LFSC through Mr. Horowitz or Mr. Renison, directly or indirectly. According to the Statement of Claim, in June 2010, LFSC learned that Mr. Renison was being investigated by the State of Maine. [Dkt. 1-1 at 5-8]. In June 2011, Mr. Renison was criminally charged by the U.S. Department of Justice for conspiracy to commit wire fraud, but the charges were dropped in exchange for

Mr. Renison’s cooperation and testimony against a co-conspirator. [Id. at 8]. In October 2012, Mr. Renison agreed to be barred from transacting business in Maine because of violations of state securities law. [Id. at 6-7]. He was later barred from the securities industry by the SEC. [Id. at 6]. LFSC allegedly knew of Mr. Renison’s arrest and the prior state regulatory action, and that Mr. Horowitz continued to split fees with Mr. Renison, but did not take any action. [Id. at 8]. The Statement of Claim does not state whether the fees split were derived from premiums paid on policies or other products purchased before Mr. Renison was investigated and barred.

In late 2013, Mr. Horowitz terminated his business relationship with Mr. Renison when he learned that Mr. Renison was implicated in a fraudulent investment scheme. [Id. at 8]; [Compl. ¶ 20]. Mr. Horowitz allegedly did not warn his clients as to Mr. Renison’s dealings upon terminating his relationship and Defendant-Claimants continued to invest with Mr. Renison. [Dkt. 1-1 at 8]. Between two and five years later (2015-2018), on dates unspecified in the Statement of Claim, Claimant-Respondents sold their annuities, other investments, and insurance policies purchased through Mr. Renison to invest in the ARO Equity Fund at Mr. Renison’s advice. [Dkt. 1-1 at 9-11, 13-14]. The ARO Equity Fund was a fraud scheme perpetrated by Mr. Renison and others. [Id. at 8-10].

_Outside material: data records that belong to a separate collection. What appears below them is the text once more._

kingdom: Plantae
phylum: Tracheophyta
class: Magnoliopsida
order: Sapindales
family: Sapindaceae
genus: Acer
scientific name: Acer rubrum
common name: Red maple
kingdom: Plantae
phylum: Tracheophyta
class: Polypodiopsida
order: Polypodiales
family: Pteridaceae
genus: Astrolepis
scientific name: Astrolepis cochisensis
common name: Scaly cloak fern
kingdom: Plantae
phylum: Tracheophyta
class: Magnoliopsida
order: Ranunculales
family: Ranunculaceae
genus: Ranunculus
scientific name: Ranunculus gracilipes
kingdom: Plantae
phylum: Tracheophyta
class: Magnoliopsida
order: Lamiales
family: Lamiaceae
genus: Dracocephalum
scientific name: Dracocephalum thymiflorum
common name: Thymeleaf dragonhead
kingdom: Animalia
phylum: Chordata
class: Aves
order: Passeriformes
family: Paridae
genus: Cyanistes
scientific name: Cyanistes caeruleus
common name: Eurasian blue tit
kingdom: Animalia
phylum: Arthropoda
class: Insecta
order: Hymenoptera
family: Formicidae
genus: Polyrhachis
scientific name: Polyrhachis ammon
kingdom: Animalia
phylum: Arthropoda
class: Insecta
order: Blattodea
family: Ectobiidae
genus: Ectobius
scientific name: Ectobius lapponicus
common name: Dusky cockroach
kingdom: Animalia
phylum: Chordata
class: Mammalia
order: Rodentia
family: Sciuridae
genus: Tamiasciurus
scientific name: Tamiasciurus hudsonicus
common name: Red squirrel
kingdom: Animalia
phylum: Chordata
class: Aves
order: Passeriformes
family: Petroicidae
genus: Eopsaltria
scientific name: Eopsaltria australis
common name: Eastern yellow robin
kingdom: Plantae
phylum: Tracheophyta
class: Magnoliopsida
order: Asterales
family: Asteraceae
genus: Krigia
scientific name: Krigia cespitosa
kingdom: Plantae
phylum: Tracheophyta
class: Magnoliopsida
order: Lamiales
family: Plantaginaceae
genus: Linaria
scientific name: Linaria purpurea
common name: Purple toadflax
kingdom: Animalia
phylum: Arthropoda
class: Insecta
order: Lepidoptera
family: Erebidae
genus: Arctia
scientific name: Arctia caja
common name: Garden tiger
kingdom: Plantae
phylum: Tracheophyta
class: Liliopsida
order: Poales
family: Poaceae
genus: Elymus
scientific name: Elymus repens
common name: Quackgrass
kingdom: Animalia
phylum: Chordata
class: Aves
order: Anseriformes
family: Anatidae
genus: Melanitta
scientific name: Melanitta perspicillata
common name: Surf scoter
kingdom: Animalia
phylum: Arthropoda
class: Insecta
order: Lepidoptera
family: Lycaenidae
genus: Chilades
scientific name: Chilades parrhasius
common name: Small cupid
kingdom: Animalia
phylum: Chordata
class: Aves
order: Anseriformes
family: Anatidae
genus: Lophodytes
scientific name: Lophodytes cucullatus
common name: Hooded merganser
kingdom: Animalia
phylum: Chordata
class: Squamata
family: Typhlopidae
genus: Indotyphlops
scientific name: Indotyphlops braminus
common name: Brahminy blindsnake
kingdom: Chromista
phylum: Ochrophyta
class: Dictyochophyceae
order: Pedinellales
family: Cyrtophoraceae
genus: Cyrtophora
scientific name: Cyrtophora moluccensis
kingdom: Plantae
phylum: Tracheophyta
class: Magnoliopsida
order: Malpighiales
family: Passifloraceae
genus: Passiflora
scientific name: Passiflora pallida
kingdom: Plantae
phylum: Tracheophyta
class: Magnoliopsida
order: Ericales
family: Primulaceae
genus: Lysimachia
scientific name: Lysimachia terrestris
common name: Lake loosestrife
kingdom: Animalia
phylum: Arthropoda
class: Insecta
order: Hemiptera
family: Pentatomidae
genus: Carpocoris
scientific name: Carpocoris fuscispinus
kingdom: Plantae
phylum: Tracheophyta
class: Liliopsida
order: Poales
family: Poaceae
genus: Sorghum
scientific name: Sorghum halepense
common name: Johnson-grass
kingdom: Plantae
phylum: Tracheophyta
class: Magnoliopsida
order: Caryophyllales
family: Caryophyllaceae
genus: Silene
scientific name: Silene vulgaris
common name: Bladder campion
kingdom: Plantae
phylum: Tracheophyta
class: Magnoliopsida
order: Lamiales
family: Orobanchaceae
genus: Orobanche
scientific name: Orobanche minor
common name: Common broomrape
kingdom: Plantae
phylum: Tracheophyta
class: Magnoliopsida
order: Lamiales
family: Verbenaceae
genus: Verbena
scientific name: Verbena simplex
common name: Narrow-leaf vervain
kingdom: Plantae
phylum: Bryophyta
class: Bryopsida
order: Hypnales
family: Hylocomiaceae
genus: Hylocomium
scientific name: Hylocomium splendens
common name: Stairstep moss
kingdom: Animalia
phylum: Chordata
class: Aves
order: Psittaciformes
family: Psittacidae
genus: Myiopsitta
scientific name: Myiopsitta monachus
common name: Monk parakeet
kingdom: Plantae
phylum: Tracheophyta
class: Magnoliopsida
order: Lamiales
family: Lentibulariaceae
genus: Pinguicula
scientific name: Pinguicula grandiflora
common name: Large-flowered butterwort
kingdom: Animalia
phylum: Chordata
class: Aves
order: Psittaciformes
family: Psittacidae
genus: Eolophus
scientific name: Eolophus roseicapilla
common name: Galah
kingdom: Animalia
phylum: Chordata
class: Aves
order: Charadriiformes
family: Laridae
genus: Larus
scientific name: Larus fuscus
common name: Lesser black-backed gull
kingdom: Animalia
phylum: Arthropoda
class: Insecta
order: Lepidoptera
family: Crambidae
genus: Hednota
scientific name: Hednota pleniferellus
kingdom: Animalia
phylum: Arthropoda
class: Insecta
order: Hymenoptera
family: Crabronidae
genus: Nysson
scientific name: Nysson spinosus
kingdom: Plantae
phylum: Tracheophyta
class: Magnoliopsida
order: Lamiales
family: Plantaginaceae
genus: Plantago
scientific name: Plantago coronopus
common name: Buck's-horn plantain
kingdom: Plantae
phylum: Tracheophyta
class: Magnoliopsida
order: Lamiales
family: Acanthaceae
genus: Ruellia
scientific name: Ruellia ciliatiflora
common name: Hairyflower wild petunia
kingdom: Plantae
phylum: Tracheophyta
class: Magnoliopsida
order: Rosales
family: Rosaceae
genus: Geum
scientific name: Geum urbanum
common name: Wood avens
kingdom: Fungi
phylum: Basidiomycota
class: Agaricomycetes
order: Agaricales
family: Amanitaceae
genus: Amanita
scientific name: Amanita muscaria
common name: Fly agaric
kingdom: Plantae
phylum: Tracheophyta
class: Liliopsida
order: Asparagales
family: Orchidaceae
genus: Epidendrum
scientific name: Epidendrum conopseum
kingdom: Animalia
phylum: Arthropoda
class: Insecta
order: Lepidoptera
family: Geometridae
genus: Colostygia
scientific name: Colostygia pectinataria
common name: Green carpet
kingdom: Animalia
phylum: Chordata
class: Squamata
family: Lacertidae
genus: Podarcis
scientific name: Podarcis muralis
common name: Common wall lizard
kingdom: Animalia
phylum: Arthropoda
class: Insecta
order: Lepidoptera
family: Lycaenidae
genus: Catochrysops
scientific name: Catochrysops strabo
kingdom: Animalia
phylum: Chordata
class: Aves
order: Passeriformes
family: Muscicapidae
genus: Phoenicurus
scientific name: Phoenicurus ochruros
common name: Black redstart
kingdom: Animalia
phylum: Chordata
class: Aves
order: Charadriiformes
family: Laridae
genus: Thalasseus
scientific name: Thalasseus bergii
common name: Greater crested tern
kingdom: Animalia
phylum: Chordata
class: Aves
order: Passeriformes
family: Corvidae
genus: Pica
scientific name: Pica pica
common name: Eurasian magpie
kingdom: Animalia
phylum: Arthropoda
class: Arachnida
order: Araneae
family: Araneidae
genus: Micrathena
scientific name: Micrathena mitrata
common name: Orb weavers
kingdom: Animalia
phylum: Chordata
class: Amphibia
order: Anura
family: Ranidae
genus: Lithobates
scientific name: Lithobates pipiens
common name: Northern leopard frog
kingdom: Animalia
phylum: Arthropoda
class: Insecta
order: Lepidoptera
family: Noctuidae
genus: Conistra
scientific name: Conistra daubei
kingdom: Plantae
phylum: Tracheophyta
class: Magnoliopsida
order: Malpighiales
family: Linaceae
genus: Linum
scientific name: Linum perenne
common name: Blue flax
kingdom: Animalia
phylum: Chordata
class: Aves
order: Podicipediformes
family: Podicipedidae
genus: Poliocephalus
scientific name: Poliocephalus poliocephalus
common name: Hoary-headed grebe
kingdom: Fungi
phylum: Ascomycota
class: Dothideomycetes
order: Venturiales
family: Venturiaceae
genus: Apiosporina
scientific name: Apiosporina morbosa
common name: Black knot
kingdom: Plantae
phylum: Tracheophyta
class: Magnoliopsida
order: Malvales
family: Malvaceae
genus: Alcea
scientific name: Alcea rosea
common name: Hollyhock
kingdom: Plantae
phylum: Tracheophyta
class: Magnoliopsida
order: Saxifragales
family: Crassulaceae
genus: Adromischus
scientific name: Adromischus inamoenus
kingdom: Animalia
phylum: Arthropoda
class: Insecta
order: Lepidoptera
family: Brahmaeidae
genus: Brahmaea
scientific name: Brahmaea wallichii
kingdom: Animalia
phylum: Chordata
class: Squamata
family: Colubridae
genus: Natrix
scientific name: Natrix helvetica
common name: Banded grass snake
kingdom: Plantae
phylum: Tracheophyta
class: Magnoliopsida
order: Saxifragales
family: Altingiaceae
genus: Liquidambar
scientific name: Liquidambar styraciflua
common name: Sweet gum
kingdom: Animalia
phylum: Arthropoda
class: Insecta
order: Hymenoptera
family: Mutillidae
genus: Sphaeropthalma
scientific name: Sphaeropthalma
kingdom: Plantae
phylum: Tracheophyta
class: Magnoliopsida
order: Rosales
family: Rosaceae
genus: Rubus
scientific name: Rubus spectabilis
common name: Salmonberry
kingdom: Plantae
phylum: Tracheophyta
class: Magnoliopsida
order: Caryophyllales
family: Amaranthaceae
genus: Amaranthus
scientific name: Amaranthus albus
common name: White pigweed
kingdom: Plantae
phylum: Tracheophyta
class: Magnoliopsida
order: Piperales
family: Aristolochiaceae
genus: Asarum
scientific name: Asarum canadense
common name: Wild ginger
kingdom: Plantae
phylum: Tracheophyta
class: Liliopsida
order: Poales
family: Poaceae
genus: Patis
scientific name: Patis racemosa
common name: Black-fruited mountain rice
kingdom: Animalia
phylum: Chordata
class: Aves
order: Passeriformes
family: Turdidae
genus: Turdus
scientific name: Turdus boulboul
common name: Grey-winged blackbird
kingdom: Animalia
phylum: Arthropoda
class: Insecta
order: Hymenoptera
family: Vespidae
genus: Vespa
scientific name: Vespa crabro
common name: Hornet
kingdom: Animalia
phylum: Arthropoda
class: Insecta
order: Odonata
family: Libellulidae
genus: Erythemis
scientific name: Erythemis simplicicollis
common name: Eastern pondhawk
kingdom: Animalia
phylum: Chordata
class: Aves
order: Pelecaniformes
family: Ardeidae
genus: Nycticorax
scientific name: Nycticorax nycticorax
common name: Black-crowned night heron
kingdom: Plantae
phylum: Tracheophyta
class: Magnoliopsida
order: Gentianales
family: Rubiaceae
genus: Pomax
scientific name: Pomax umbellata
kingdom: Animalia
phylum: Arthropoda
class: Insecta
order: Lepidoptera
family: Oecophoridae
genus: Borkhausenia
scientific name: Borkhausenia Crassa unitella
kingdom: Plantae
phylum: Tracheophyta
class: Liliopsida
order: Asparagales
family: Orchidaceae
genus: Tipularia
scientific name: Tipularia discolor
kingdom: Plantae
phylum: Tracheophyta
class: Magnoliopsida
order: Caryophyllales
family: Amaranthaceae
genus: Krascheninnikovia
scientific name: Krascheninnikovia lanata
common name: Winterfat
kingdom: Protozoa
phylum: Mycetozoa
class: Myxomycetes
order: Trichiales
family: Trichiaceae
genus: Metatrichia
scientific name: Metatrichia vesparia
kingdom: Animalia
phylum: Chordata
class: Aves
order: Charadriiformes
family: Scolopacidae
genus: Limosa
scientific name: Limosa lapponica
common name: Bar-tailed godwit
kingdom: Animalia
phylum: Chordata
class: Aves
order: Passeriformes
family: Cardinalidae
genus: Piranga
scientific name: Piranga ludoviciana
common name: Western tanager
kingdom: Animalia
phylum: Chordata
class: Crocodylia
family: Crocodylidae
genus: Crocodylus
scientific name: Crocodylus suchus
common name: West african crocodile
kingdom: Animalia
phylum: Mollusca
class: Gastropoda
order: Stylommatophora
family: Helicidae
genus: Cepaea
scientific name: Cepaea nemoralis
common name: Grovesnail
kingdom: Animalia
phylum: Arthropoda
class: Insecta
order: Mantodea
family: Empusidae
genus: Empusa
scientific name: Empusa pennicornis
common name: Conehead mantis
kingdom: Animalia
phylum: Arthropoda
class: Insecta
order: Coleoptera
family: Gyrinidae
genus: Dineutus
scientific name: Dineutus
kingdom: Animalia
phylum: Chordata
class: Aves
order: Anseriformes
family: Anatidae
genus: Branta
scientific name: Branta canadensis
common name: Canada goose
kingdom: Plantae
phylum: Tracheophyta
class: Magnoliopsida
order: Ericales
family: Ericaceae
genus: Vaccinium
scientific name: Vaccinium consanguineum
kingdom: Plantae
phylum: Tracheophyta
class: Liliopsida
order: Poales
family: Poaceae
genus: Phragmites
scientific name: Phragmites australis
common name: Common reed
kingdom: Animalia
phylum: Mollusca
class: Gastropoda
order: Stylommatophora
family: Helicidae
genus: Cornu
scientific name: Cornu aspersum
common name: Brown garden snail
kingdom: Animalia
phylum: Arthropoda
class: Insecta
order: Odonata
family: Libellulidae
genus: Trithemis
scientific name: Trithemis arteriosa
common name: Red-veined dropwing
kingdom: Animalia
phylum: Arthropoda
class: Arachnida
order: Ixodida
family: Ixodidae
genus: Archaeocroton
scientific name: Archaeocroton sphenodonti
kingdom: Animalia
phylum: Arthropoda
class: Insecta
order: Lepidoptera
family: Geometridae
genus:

The Statement of Claim does not allege that Mr. Horowitz knew of or received any compensation based on Claimant-Respondents’ investment in the ARO Equity Fund. In opposition to the Plaintiff-Respondents’ Motion for a Preliminary Injunction, the Defendant-Claimants filed a letter dated June 5, 2019 from Mr. Horowitz to Defendant-Claimant Cheryl Bonomo stating that, “many years ago, I

referred you to Thomas Renison to assist you with your financial planning needs. Although I am not certain if you chose to use Mr. Renison as your investment adviser, I wanted to alert you to some disturbing information we learned about Mr. Renison.” [Dkt. 27-1 (Def. Ex. 1 in Opp’n Pl. Mot. for Prelim. Inj.)]. The letter concludes, “we suggest you seek other financial advice from a different financial adviser” and offers to refer Ms.